В сарае сладкий, тошнотворный запах мышей. Мыши снуют всюду. Они высовываются на разных этажах из окон игрушечного домика, оставленного здесь восьмилетней девочкой хозяев. Света сидит сейчас у них, без меня. Эти археологи рассказывают ей про Валю: «Да она к любому мужику клеится здесь в наглую. Просто подходит и говорит: „Я хочу с тобой лечь“. Мужики шарахаются уже от неё. А Гена вот попался… Жалко его. Талантливый художник. Есть у него деньги? Нет? — Тогда тем более. Валечка переберётся в Москву и ещё, гляди, квартиру у него отнимет, если он усыновит ребёнка. Есть у него квартира? Нет? — Сам на птичьих правах. Сам нищий. Тогда всё это очень быстро закончится. Она не дура, хоть и показывает себя улетевшей из мира сего. Найдёт себе спонсора…»
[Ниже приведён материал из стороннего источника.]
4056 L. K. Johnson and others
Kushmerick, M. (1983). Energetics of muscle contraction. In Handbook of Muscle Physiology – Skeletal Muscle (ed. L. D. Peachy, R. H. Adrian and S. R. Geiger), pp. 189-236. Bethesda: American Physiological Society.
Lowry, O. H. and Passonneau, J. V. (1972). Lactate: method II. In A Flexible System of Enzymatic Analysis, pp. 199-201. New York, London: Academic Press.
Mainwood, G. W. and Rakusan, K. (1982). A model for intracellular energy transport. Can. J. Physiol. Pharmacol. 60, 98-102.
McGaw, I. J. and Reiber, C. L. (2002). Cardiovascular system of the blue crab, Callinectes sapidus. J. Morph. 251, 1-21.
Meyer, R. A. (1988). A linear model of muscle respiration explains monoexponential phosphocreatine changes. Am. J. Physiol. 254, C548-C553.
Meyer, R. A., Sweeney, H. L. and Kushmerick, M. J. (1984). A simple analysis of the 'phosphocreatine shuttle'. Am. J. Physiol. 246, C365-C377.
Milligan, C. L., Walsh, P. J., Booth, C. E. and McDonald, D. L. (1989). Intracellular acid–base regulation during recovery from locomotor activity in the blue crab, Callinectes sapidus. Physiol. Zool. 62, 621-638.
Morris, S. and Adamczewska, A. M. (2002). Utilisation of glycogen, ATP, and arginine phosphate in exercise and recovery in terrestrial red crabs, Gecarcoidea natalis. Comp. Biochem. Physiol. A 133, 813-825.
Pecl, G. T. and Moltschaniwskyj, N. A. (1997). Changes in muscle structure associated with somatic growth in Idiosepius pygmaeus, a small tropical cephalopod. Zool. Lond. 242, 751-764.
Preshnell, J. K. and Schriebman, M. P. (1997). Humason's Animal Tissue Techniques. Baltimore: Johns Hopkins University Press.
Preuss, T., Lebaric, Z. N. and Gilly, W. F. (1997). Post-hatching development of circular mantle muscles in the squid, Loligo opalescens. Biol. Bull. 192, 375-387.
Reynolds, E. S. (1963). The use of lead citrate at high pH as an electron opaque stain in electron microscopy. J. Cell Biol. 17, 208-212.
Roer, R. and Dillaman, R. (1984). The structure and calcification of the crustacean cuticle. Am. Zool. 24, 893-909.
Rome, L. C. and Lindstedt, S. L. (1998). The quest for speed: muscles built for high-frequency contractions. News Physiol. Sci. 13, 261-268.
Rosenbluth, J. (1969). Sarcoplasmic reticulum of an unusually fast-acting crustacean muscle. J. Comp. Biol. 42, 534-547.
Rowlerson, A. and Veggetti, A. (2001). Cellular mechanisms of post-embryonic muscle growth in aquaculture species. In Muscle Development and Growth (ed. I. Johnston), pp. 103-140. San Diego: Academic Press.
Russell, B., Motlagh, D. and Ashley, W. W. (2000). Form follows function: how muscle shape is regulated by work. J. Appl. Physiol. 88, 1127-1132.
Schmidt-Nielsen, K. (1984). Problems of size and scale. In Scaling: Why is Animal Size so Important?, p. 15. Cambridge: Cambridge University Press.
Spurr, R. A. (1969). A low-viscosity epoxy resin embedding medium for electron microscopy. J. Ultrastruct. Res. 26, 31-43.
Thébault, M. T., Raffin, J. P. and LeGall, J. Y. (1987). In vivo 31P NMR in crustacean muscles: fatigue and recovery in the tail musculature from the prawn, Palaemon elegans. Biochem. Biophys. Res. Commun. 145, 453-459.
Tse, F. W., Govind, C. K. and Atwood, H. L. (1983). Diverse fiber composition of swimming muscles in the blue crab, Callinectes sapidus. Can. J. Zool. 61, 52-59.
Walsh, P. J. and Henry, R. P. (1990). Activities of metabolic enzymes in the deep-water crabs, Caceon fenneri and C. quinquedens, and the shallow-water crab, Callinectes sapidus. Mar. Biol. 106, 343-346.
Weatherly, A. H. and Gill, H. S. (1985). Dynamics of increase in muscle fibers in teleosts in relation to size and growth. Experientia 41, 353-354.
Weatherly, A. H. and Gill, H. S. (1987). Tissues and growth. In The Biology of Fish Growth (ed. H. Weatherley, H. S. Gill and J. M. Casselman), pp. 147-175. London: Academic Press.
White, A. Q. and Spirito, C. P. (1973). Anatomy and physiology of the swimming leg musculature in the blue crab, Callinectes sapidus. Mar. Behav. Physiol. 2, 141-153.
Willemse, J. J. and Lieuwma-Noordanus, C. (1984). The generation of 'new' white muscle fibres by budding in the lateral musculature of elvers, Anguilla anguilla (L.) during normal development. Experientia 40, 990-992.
Вернувшись в сарай. Света пересказывает это мне. — Я не знаю, что они ей говорили. Может быть, только то, что она хотела услышать (глядя на неё и сострадая её очевидному безумию). Или наоборот — из их разнообразных рассказов она сама слышала только то, что хотела… Но ведь не догадались же они похулить Валечкину мазню. Нет, напротив, — «Очень интересно, очень оригинально», — говорили они. — «Да она вообще интересный человек, необычный. Вот только…» — Но я не знаю, как ко всему этому относиться. И не хочу относиться никак (так же, как к Кошелеву).
Очень трудно жить в это время. Сквозь ветки сада я смотрел на закат, разворачивающийся внизу над поймой Дона, над всеми этими ериками. — Почему же такая словно бы лёгкость? — странное возбуждение, взмывающее вверх куда-то. Ведь это время не прошло, я думаю, а усугубляется и ещё будет усугубляться. До каких пор? — неужели, пока кто-то действительно не умрёт — Света ли, Кошелев ли, я ли?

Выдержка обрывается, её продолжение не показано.